The 52-unit park sits in the shadow of the Whitmore Avenue/Highway 99 overpass, which is slated to be widened soon. In order to do the project and reconfigure the entire Whitmore interchange, the state of California needs slivers of the park. Caltrans has been buying up trailers on the southern and western fringes of the park to be cleared. As of Thursday the state owned eight trailers and was negotiating the purchase of an additional five coaches.

When the occupants moved out, however, the older mobilehomes became targets for thieves who stripped off the aluminum to recycle for cash. In many cases, the trailers' batts of insulation, wires and wooden framing are exposed to the motoring public.

"Every night you'll see more and more pieces gone," observed Mike Martin, a resident of the park.

Residents have been calling the city to complain about the eyesore. A code enforcement officer posted signs declaring that the trailers are state property and to keep out. But the temptation to cash in a truckload of aluminum for $60 or so has been too tempting for some.

"I'll admit that it looks horrible but I can't do anything about it," said park manager Eugene Spahn. "I'm cleaning up what I can but they mess it up as fast as I clean it up."

Spahn was also told that he had no authority of the trailers since the state had bought them for removal. Nor can he watch for thieves since the thefts are taking place in early morning.

State officials told code enforcement officer Paula Redfern that the work to remove the trailers is to commence.

Police Chief Art deWerk called the trailer an "attractive nuisance" but said he doesn't have the manpower to patrol the park.

Meanwhile, the massive interchange project itself is slightly behind schedule once again. Interim City Engineer Mike Britton said the state had hoped to be out to bid by November but that has been set back pending negotiations on several required pieces of property.

The state still hopes to begin construction early next year.

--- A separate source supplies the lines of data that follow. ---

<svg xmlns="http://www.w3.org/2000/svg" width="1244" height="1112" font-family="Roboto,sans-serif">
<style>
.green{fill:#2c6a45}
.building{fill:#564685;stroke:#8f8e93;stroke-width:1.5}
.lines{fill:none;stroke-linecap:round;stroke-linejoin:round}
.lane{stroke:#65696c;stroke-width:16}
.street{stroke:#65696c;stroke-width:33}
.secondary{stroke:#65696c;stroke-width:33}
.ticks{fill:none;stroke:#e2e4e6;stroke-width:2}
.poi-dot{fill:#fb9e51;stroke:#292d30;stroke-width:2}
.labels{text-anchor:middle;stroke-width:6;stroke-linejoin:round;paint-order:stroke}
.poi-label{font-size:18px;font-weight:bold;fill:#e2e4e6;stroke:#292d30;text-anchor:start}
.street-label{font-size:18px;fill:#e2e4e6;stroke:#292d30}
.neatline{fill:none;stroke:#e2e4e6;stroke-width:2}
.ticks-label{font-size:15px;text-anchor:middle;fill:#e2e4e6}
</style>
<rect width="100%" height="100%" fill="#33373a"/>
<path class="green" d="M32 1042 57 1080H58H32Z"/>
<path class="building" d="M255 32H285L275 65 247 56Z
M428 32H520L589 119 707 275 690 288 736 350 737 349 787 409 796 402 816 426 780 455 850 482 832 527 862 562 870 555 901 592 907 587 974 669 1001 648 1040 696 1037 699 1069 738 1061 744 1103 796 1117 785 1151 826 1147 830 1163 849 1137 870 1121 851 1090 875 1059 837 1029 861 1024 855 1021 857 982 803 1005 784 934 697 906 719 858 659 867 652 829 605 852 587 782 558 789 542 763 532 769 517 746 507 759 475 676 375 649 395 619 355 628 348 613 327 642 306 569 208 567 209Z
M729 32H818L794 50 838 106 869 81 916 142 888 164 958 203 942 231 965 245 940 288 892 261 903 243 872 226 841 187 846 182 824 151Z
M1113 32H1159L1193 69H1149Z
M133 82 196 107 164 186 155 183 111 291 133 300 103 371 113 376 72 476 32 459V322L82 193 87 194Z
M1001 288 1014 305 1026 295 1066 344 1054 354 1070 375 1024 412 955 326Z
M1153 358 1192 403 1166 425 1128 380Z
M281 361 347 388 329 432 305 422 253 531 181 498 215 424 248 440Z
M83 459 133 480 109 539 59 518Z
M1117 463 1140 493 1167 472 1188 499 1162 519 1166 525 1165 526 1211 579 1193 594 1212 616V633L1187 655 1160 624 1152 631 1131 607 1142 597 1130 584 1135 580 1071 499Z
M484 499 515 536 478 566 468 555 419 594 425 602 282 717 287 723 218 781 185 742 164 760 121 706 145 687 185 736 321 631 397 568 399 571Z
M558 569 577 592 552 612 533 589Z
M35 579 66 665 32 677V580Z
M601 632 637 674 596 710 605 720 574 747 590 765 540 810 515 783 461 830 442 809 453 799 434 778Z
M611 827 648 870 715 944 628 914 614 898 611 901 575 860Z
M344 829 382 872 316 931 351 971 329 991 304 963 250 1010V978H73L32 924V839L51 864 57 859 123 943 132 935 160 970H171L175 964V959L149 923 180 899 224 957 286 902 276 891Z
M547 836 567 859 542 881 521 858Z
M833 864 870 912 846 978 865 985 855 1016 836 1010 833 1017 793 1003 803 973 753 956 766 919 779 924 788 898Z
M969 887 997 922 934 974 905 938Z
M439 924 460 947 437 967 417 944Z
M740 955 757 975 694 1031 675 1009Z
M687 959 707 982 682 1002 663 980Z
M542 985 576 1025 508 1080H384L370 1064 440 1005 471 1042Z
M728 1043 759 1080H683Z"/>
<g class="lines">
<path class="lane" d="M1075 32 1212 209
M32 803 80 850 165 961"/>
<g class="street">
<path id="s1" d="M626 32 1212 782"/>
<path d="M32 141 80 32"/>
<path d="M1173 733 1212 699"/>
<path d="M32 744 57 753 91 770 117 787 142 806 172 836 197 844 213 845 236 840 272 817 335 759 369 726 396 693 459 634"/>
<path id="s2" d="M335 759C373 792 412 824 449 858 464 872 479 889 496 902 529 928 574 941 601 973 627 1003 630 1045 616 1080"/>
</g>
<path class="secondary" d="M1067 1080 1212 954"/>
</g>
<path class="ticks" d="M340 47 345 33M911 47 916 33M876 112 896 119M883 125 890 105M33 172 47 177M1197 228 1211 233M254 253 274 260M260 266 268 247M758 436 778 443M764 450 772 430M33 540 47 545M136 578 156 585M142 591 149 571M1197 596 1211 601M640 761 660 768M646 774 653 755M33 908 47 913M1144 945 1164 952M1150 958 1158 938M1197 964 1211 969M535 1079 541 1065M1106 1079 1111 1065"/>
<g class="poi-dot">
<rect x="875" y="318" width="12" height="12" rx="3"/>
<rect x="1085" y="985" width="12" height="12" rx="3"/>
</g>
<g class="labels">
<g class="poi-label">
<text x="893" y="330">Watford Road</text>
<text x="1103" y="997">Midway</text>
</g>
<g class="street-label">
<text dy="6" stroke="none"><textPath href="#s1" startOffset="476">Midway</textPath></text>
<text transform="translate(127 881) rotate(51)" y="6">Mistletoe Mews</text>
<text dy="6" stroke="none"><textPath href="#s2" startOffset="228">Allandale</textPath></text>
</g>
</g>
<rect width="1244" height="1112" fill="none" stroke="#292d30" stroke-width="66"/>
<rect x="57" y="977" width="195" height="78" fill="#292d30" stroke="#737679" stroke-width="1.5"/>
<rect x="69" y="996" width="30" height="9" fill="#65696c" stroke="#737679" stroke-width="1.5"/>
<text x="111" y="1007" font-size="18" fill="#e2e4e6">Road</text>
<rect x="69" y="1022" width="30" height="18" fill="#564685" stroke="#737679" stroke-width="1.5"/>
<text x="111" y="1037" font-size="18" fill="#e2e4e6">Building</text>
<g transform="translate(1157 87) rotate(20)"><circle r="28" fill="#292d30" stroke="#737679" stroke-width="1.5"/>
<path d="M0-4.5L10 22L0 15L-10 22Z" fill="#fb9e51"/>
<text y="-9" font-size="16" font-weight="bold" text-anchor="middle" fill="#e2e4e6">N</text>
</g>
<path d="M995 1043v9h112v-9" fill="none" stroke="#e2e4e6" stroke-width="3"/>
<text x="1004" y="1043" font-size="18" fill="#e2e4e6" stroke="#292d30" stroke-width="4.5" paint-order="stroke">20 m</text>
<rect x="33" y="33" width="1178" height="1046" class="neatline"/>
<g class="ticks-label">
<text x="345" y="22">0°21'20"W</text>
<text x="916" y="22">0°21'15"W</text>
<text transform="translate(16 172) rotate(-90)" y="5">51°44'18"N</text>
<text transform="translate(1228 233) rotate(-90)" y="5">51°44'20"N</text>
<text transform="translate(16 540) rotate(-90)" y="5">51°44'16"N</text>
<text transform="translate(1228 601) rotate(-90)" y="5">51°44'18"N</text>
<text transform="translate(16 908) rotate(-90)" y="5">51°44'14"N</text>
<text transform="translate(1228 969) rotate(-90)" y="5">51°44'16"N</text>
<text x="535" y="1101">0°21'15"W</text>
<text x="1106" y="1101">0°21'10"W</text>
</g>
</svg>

The Whitmore project is intended to alleviate some of the worst bottlenecking of traffic in Ceres. The project calls for the widening of the Whitmore overpass at Highway 99 from two lanes to four lanes with sidewalks on both north and south sides. Local surface roads will be reconfigured at both ends of the overpass. A new northbound Highway 99 onramp will be created east of the freeway near Lazy Wheels. The project will do away with Herndon Road going underneath the overpass in lieu of a new connection to Herndon from Central Avenue.

The road system in front of Ceres High School will also change significantly.

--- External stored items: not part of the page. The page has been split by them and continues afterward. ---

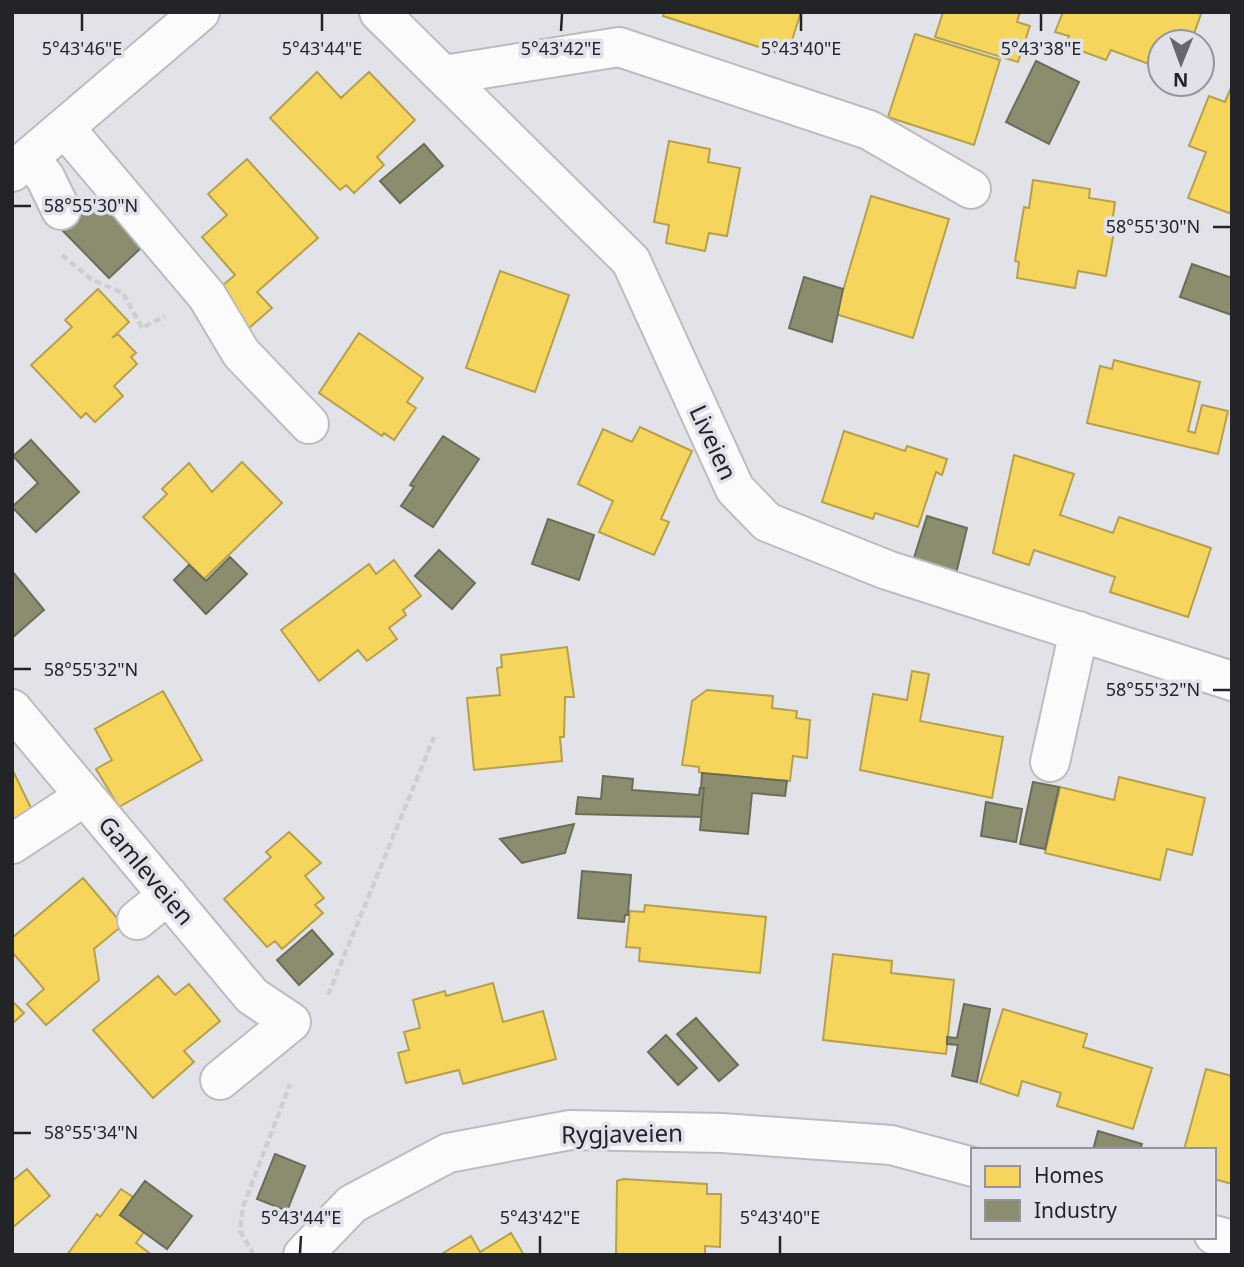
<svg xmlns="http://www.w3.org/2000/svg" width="1244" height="1267" font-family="'Noto Sans',sans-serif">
  <rect width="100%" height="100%" fill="#e2e3e8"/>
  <path fill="#f6d55c" stroke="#b7a04c" stroke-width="2" d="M 664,12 L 801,12 L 787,56 L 663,16 Z
    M 943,12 L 1020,12 L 1017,22 L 1030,26 L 1018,62 L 935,37 Z
    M 1063,12 L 1195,12 L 1201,14 L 1191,42 L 1160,42 L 1160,68 L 1111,50 L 1106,60 L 1065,45 L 1069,36 L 1055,32 Z
    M 915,34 L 1000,60 L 974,145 L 888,117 Z
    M 317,72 L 341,98 L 369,72 L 415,120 L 377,157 L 384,165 L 354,193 L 346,185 L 340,190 L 270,118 Z
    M 1232,85 L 1232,214 L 1188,198 L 1206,152 L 1189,146 L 1209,96 L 1225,102 Z
    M 669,141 L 710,149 L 708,162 L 740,168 L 727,236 L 709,233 L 705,251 L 666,243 L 669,225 L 654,222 Z
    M 247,159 L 318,238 L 257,292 L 272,308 L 249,328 L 216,291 L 235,275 L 202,237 L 227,215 L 208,194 Z
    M 1033,180 L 1090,189 L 1089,198 L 1115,202 L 1112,224 L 1108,225 L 1115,226 L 1106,276 L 1078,271 L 1075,288 L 1017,278 L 1019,262 L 1015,261 L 1024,207 L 1029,208 Z
    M 871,196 L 949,219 L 913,338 L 836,314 Z
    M 500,271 L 569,295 L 535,392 L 466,368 Z
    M 98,289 L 129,322 L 112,338 L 118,334 L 136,353 L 131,357 L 137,364 L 114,386 L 123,396 L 95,422 L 86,413 L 81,418 L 31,365 L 72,327 L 65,320 Z
    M 359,333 L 423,378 L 407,402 L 416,408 L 394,440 L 384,433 L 382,436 L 319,393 Z
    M 1114,360 L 1200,382 L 1188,431 L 1195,433 L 1202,405 L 1228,411 L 1218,454 L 1087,423 L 1100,366 L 1112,369 Z
    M 640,427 L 692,451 L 661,519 L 669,522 L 654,555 L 599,532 L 613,501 L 578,484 L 603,429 L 632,442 Z
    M 844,431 L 905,451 L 907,446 L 947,459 L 942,475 L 936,472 L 918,527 L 875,513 L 873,519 L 822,502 Z
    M 1014,455 L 1074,474 L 1060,515 L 1113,533 L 1119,517 L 1211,548 L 1188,617 L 1110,592 L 1115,577 L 1034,550 L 1029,565 L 993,553 Z
    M 242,462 L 282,503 L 204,579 L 143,517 L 167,494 L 162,489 L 189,463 L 212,492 Z
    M 394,560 L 421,596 L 403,610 L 406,615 L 389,628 L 397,639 L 367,661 L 358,650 L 319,681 L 281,630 L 369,564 L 376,574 Z
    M 567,647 L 574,697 L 565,697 L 564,737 L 560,737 L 562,761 L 474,770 L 467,698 L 500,695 L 497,668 L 502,667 L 501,655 Z
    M 912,671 L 929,674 L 920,721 L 1003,737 L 992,798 L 860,770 L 873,694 L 907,700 Z
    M 707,690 L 773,696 L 772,708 L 797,711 L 796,718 L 810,720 L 807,758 L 793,756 L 790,781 L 702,773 L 699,772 L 699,767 L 682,765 L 692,701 Z
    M 163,691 L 202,760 L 119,807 L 96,769 L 112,760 L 95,729 Z
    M 12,769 L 34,814 L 12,826 Z
    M 1119,777 L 1205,798 L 1192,855 L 1167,849 L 1160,880 L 1045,853 L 1060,787 L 1114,800 Z
    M 289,832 L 321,863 L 305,876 L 324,898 L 315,905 L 323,913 L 282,949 L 275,941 L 267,947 L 224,899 L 271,857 L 266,852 Z
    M 83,878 L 123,925 L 94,949 L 99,980 L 46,1025 L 27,1004 L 44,989 L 12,952 L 12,938 Z
    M 645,905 L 766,917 L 760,973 L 639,961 L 640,948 L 626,947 L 630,911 L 644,912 Z
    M 833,954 L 892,961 L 891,973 L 954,980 L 946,1054 L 823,1040 Z
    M 158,976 L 175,995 L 189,984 L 220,1021 L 184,1051 L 194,1062 L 153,1098 L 93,1030 Z
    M 493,983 L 503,1022 L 543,1011 L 556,1059 L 463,1084 L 459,1070 L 406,1083 L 398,1053 L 409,1050 L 404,1032 L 420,1028 L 413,1000 L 445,991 L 446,996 Z
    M 12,1001 L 24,1013 L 12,1024 Z
    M 1003,1009 L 1087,1034 L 1083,1047 L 1152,1068 L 1133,1129 L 1057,1106 L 1061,1093 L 1022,1081 L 1018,1096 L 980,1083 Z
    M 1206,1069 L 1232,1076 L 1232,1184 L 1214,1179 L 1214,1150 L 1184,1150 Z
    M 27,1169 L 50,1196 L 12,1228 L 12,1181 Z
    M 623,1179 L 707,1184 L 707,1194 L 721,1194 L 720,1247 L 705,1246 L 705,1254 L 616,1255 L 617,1181 Z
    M 121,1189 L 133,1197 L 120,1215 L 144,1232 L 136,1243 L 152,1255 L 67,1255 L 97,1214 L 100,1217 Z
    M 511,1233 L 524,1255 L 440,1255 L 471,1236 L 480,1252 Z"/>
  <path fill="#8c8c6e" stroke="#6c6d59" stroke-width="2" d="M 1036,61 L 1079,82 L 1049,144 L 1006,122 Z
    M 424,144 L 443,166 L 400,203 L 380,181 Z
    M 97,199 L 142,247 L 109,278 L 63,231 Z
    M 1192,264 L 1232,278 L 1232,315 L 1180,297 Z
    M 804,277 L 843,289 L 832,342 L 789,328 Z
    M 443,436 L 479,459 L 433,527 L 401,506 L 414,487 L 410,485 Z
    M 31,440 L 79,492 L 36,532 L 12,507 L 38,483 L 13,456 Z
    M 927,516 L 967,528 L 956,574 L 913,561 Z
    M 548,519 L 594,535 L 579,580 L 532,564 Z
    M 439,550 L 475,583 L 452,609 L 415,576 Z
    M 230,557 L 247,574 L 206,614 L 174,580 L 189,565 L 206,581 Z
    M 12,571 L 44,610 L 12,638 Z
    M 702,773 L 787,781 L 785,796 L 752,793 L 748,834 L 700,830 L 704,788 L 701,788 Z
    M 603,776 L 633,779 L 632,790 L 699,795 L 700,788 L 704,788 L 701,817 L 576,814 L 578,797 L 601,799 Z
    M 1033,782 L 1059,787 L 1045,849 L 1020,844 Z
    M 986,802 L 1022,809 L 1016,842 L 981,836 Z
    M 574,824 L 565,853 L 522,863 L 500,839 Z
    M 582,871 L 631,875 L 628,915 L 625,915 L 624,922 L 578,918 Z
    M 312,930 L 333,954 L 299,985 L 277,960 Z
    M 964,1004 L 990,1009 L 977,1082 L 952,1076 L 958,1045 L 947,1044 L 947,1037 L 957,1038 Z
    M 696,1018 L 738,1065 L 719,1081 L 677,1034 Z
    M 666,1035 L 697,1068 L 678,1085 L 648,1052 Z
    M 1098,1131 L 1142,1144 L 1140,1150 L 1093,1150 Z
    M 275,1154 L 305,1166 L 287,1211 L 257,1199 Z
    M 145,1181 L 192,1216 L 167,1249 L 120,1215 Z"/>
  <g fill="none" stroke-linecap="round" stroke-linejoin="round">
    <defs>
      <path id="minor" d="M 379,12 L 631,261 L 735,489 L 767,522 L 887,570 L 1232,681
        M 444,75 L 619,47 L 869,130 L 971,189
        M 65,128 L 207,296 L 241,353 L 309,424
        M 29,158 L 45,177 L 61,210
        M 12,172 L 200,12
        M 12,709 L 252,996 L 291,1022 L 220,1080
        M 1050,762 L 1079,631
        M 12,844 L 85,796
        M 137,920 L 168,895
        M 1214,1235 L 1232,1240
        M 303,1255 L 352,1204 L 448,1153 L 570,1130 L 722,1133 L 891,1145 L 973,1167"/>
    </defs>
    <use href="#minor" stroke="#bcbcc0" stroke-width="42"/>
    <path stroke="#cecfd0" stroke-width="4.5" stroke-dasharray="7 3.5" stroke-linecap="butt" d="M 62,255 L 91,279 L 123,293 L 142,328 L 165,316
      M 328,995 L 434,737
      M 254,1255 L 240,1231 L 243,1207 L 290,1084"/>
    <use href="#minor" stroke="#fbfbfc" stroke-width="38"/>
  </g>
  <path fill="none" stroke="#232427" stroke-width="2.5" d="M 82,31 L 82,14M 322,31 L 322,14M 561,31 L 562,14M 801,31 L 801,14M 1041,31 L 1041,14M 14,206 L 31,206M 1213,227 L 1230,227M 14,669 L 31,669M 1213,690 L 1230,690M 14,1133 L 31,1133M 300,1253 L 301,1236M 540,1253 L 540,1236M 780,1253 L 780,1236"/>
  <g text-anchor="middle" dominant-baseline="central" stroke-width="7" stroke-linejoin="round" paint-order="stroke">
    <g font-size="24" fill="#232427" stroke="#e0e1ea">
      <text transform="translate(714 442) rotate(65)">Liveien</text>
      <text transform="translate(147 870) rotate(50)">Gamleveien</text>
      <text transform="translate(622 1133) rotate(-1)">Rygjaveien</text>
    </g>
  </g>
  <g font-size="18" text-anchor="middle" fill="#232427" stroke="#e0e1ea" stroke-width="7" stroke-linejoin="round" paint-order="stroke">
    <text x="82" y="55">5°43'46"E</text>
    <text x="322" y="55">5°43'44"E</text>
    <text x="561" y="55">5°43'42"E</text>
    <text x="801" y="55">5°43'40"E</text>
    <text x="1041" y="55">5°43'38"E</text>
    <text x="91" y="212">58°55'30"N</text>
    <text x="1153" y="233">58°55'30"N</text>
    <text x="91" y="676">58°55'32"N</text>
    <text x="1153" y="696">58°55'32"N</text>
    <text x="91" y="1139">58°55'34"N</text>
    <text x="301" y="1224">5°43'44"E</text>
    <text x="540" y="1224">5°43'42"E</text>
    <text x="780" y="1224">5°43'40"E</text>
  </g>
  <rect width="1244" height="1267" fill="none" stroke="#232427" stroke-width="28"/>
  <rect x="971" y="1148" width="245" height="91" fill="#e0e1ea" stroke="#94959c" stroke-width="2"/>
  <rect x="985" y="1166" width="35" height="21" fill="#f6d55c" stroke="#94959c" stroke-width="2"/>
  <text x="1034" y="1183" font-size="21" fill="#232427">Homes</text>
  <rect x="985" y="1200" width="35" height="21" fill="#8c8c6e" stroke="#94959c" stroke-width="2"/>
  <text x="1034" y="1218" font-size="21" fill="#232427">Industry</text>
  <g transform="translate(1181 63) rotate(181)"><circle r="33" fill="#e0e1ea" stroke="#94959c" stroke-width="2"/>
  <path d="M0-5L12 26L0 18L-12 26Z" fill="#66676b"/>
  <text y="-10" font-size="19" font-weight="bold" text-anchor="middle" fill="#232427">N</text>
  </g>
</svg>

The project will affect the Kentucky Fried Chicken restaurant on Whitmore. A reconfiguration of El Camino means the westside driveway into KFC will be eliminated but the parking lot will expand into what is now roadway.

Once completed, gone will be the days when westbound Whitmore Avenue drivers have to make that adreneline-pumping left turn through any hole in eastbound traffic speeding down the overpass incline; getting to the freeway will be safer as a new northbound onramp is created and accessible by a right turn off of Whitmore.

West of the freeway, the project is expected to wipe out the row of commercial buildings that runs parallel to Whitmore Avenue south of the Ceres Memorial Park. Plans call for Whitmore Avenue to be linked to Railroad Avenue through the industrial area so two buildings will have to go.

The project will cost an estimated $49.6 million with the state covering $46.3 million.